O SR. PEDRO SIMON (PMDB - RS. Pronuncia o seguinte discurso. Sem revisão do orador.) - Sr. Presidente, Sr. Reitor, Srs. Deputados, Srs. Senadores, senhoras e senhores, meu amigo Cristovam, o certo seria encerrarmos a sessão com o discurso do Senador Paim; não teríamos mais por que continuar. V. Exª solicitou esta sessão dizendo, no requerimento e no pronunciamento depois, que, mais do que festejar, seria para refletir, seria uma reflexão geral de todos nós.

Eu digo, com muita convicção, que este Senado vai ser conhecido em dois tempos: como eram as atividades deste Senado, as leis, os pronunciamentos antes de Paim chegar aqui e o que foram as atividades deste Senado, as leis, os projetos que votamos, os pronunciamentos que fizemos depois que o Senador Paim chegou aqui. Foi uma transformação emocionante. É verdade que com o Paim chegou o Cristovam, chegou a Heloísa Helena, chegaram alguns que o ajudaram nessa caminhada. Mas eu, que estou aqui já se vão 24 anos, não vi nada semelhante à atividade do Senador Paim. Atividade a favor das causas mais lindas e mais bonitas que possamos imaginar, a favor da liberdade, a favor da justiça racial, a favor da justiça social, a favor do salário justo, a favor do respeito ao velho, à mulher. São tão impressionantes os pronunciamentos, as leis, os artigos, as normas, os decretos, os regimentos, os estatutos que o Paim fez pelas causas sociais, que eu concordo com o Cristovam: não temos por que pensar em receber flores da população. Principalmente na era e no momento que estamos vivendo, a Câmara e o Senado merecem tristes mensagens - que recebemos -, tristes interpretações que a população faz de um Congresso que vive talvez a hora mais escura e mais triste da sua história. O que nós, Senadores, poderíamos fazer, sim, meu amigo Cristovam Buarque, era pedir à assessoria que trouxesse aqui pétalas de rosas e atirarmos no Senador Paulo Paim, que mereceria, com esse seu pronunciamento. (Palmas.)

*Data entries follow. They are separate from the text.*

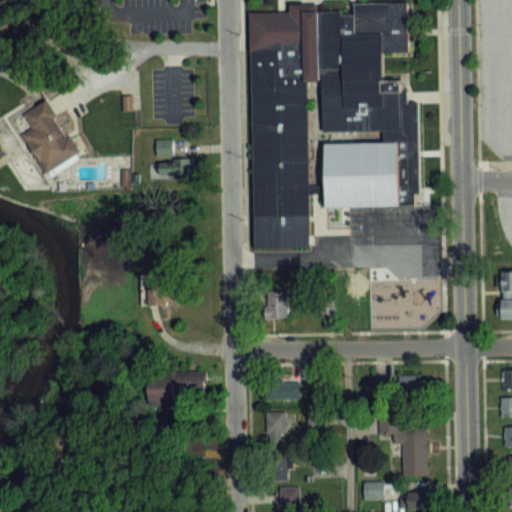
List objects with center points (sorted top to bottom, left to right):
road: (145, 12)
road: (456, 29)
road: (157, 43)
road: (498, 71)
road: (170, 80)
building: (326, 115)
building: (329, 116)
building: (48, 137)
building: (164, 147)
road: (504, 148)
road: (486, 180)
road: (510, 203)
road: (232, 255)
road: (314, 255)
road: (441, 255)
road: (462, 255)
road: (479, 255)
park: (11, 279)
building: (162, 293)
building: (505, 294)
building: (276, 304)
building: (327, 305)
road: (175, 340)
road: (488, 346)
road: (349, 348)
building: (507, 378)
building: (411, 385)
building: (171, 386)
road: (349, 389)
building: (283, 390)
building: (506, 406)
building: (276, 422)
building: (508, 435)
building: (412, 445)
building: (279, 466)
building: (510, 466)
building: (374, 490)
building: (510, 495)
building: (289, 499)
building: (414, 500)
road: (29, 503)
building: (1, 507)
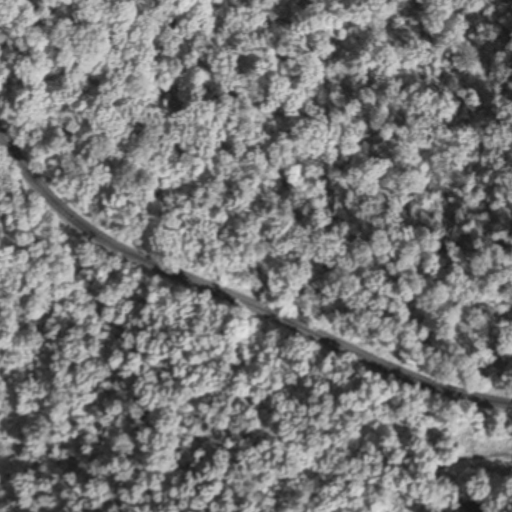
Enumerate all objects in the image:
road: (237, 296)
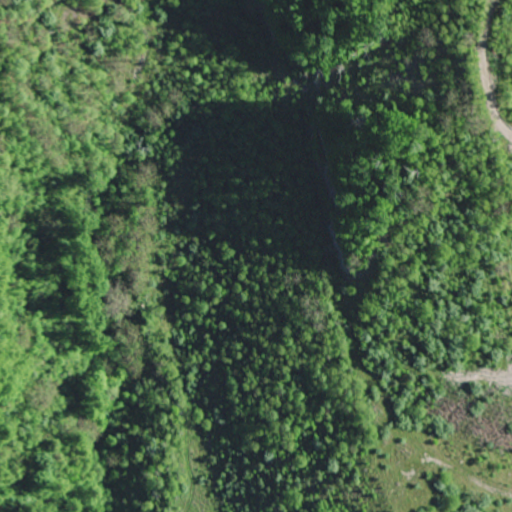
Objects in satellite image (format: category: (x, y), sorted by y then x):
road: (293, 144)
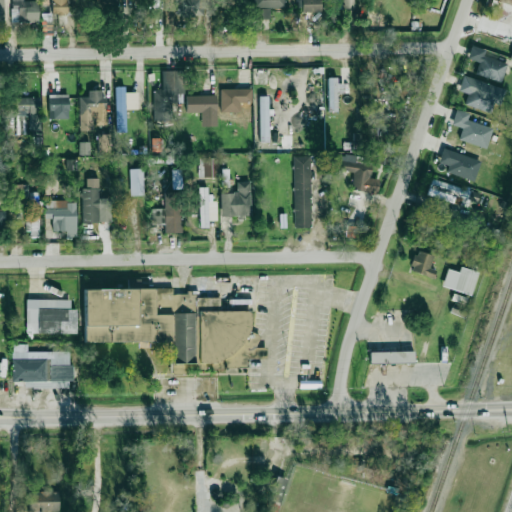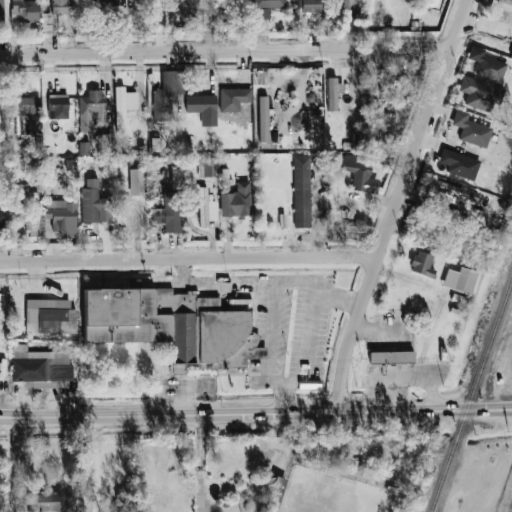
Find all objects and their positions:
building: (105, 2)
building: (343, 4)
building: (308, 5)
building: (58, 7)
building: (267, 7)
building: (187, 8)
building: (24, 11)
building: (1, 12)
road: (225, 49)
building: (511, 56)
building: (486, 64)
building: (333, 93)
building: (168, 94)
building: (480, 94)
building: (234, 98)
building: (58, 106)
building: (124, 106)
building: (203, 108)
building: (91, 110)
building: (28, 114)
building: (263, 118)
building: (471, 130)
building: (104, 144)
building: (156, 144)
building: (83, 148)
building: (459, 164)
building: (207, 167)
building: (356, 172)
building: (224, 178)
building: (175, 179)
building: (136, 182)
building: (301, 191)
building: (448, 192)
building: (236, 201)
building: (94, 203)
road: (395, 204)
building: (27, 206)
building: (203, 207)
building: (168, 213)
building: (62, 215)
building: (2, 218)
road: (188, 258)
building: (422, 264)
building: (460, 280)
road: (271, 314)
building: (49, 316)
building: (172, 325)
building: (173, 326)
road: (308, 330)
building: (391, 357)
building: (40, 368)
railway: (471, 397)
road: (256, 414)
road: (11, 464)
road: (98, 464)
road: (200, 464)
building: (277, 489)
park: (336, 495)
building: (272, 508)
road: (510, 508)
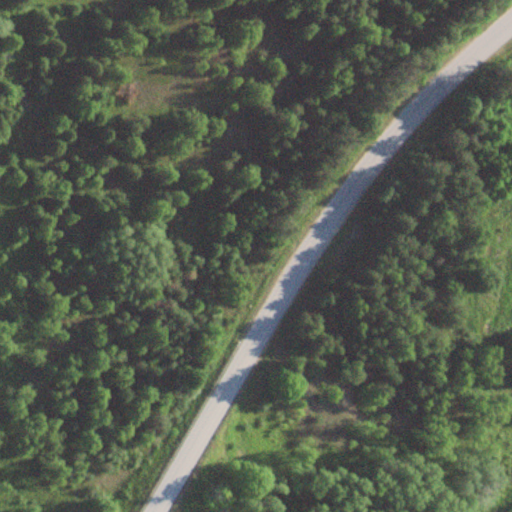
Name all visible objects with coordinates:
road: (305, 245)
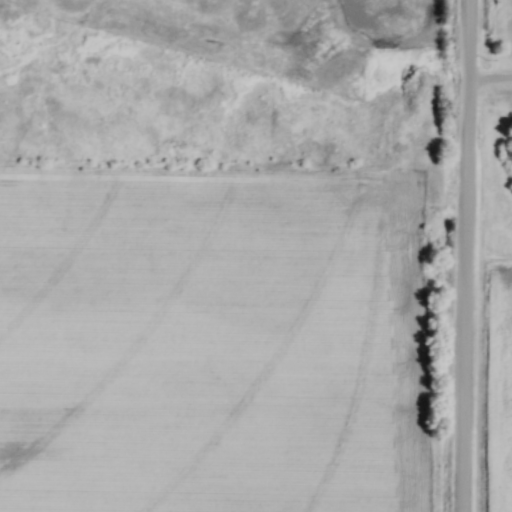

Ele, sim, mereceria, e sei que nós estaríamos fazendo isso em nome do povo brasileiro porque seria bom, principalmente nesses últimos 30 dias de desgraça em cima de desgraça: o Congresso aprova, na Câmara, em um acordo venal e cruel, todos os envolvidos nos escândalos da CPI; aparecem denúncias de que são trinta, quarenta, setenta, cem, os que se envolvem naquela distribuição de ambulâncias. Em meio a isso, esta sessão que o Cristovam em tão boa hora pediu, e pediu para que não se fizessem honras nem loas, mas que se fizesse reflexão. Ele as fez, e o Paim, debulhado em lágrimas, colocou, nesta tribuna, o seu coração.

Sim, não tenho dúvida. Já li e já reli, porque me faz bem, o livro de Darcy Ribeiro, O Povo Brasileiro. Faz bem ao meu coração. Ele conta que fugiu da UTI quando o médico lhe disse que ele tinha pneumonia dupla. Ele disse ao seu motorista: “Temos que ir embora daqui. Esse médico é louco. Como é que vou ter pneumonia dupla se eu tenho um pulmão só”? Fugiu, foi para a casinha dele na beira do mar, na rede e, entre a fuga da UTI e a morte, escreveu esse livro sobre o povo brasileiro. Ele fala claramente das misérias do hoje, mas fala do amanhã. Diz ele que o Brasil é diferente de qualquer outro lugar; não é como os Estados Unidos, onde estão os chineses, os latino-americanos, os negros, os judeus, os árabes. Ao contrário de outras tantas regiões onde isso acontece, há mistura no Brasil. E ele a chama da raça brasileira, que está nascendo, surgindo e que tem, sim, o sangue do índio, do escravo, dos portugueses, dos espanhóis, árabes, alemães, judeus, chineses, japoneses e de uma série de povos que vieram e se mesclaram. E que a raça do povo brasileiro tem tudo para ser uma grande raça.

Eu creio nisso. Eu tenho fé nisso. Digo, com profunda convicção, que tenho orgulho do povo brasileiro. Venho de longe. Fui vereador e tive contato com a gente simples da minha terra de Caxias do Sul. Sou de família humilde, descendente de imigrantes libaneses. Meu pai era mascate na colônia italiana do Rio Grande do Sul. Tive em Caxias essa convivência e aprendi a respeitá-la.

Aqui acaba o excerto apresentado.